Episode 105 - A Bloody Deed

TEXT:

POLONIUS
[Behind] What, ho! help, help, help!

HAMLET
[Drawing] How now! a rat? Dead, for a ducat, dead!

Makes a pass through the arras

POLONIUS
[Behind] O, I am slain!

Falls and dies

GERTRUDE
O me, what hast thou done?

HAMLET
Nay, I know not:
Is it the king?

GERTRUDE
O, what a rash and bloody deed is this!

HAMLET
A bloody deed! almost as bad, good mother,
As kill a king, and marry with his brother.

GERTRUDE
As kill a king!

HAMLET
Ay, lady, 'twas my word.

Lifts up the array and discovers POLONIUS

Thou wretched, rash, intruding fool, farewell!
I took thee for thy better: take thy fortune;
Thou find'st to be too busy is some danger.
Leave wringing of your hands. Peace!
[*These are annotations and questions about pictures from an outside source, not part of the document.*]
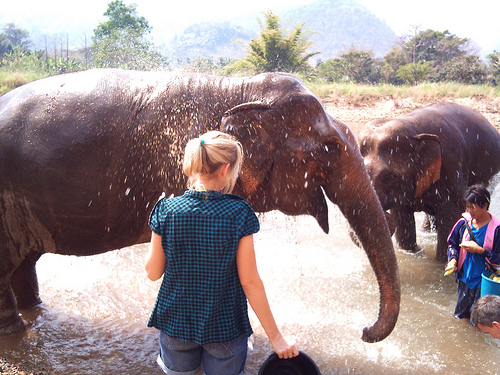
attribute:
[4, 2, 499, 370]
picture — taken outside, taken during the day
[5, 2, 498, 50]
sun — out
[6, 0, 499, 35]
sky — bright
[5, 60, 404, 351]
elephant — happy, brown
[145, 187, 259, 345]
shirt — checkered, black, green, plaid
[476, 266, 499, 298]
bucket — blue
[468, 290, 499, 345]
man — bending down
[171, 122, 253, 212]
head — blond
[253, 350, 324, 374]
bucket — black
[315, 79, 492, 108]
grass — tall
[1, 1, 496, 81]
vegetation — tall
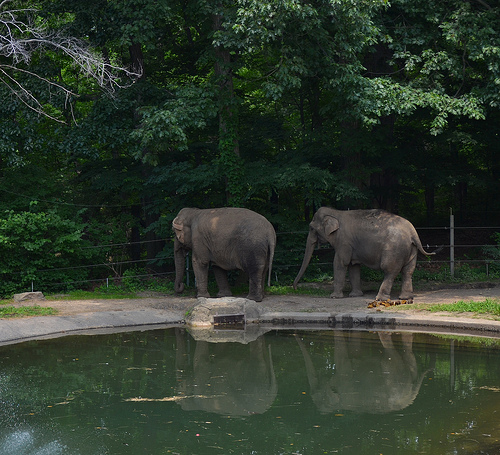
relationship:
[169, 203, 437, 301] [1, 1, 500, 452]
elephants in zoo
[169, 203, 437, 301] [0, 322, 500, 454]
elephants by pond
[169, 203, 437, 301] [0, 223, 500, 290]
elephants by fence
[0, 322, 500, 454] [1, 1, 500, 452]
pond in zoo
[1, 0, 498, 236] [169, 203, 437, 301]
trees behind elephants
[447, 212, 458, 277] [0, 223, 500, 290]
pole on fence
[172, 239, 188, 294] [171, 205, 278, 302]
trunk on elephant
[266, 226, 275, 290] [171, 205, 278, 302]
tail of elephant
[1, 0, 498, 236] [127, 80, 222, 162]
trees have leaves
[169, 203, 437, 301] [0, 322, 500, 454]
elephants near pond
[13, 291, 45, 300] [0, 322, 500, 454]
stone by pond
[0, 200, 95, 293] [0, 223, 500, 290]
bush behind fence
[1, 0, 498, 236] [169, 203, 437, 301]
trees by elephants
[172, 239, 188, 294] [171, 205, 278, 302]
trunk of elephant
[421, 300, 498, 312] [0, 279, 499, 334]
grass on ground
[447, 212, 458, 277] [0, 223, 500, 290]
pole holding fence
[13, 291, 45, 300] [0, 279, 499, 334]
stone on ground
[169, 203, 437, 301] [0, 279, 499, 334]
elephants on ground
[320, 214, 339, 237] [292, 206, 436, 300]
ears of elephant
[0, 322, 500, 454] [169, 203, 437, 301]
pond near elephants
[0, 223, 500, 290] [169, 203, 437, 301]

Sit you down,
And let me wring your heart; for so I shall,
If it be made of penetrable stuff,
If damned custom have not brassed it so
That it is proof and bulwark against sense.

GERTRUDE
What have I done, that thou darest wag thy tongue
In noise so rude against me?

NOTES:

Rats
The Arden Shakespeare that suggests two separate proverbs combine in Hamlet’s cry of “How now, a rat” - the first is the fairly obvious and common phrase “I smell a rat”. This phrase dates back at least as far as the Black Death, when dogs could be relied on to sense the presence of a plague-bearing rat long before humans might. So, to smell a rat is to detect something suspicious. The second is more unusual, mentioned in that incredible compendium Shakespeare’s Proverbial Language; it suggests that “the rat betrayed herself with her own noise”. If you didn’t have a dog with a sharp nose, you could listen out because often rats squeak and identify themselves. Rats were a common feature of urban life in London, and Shakespeare’s audience would probably have been familiar enough with the nuisance of hearing rats squeaking behind their curtains and having to deal with them. Hamlet is quick to act, and kills this ‘rat’ immediately.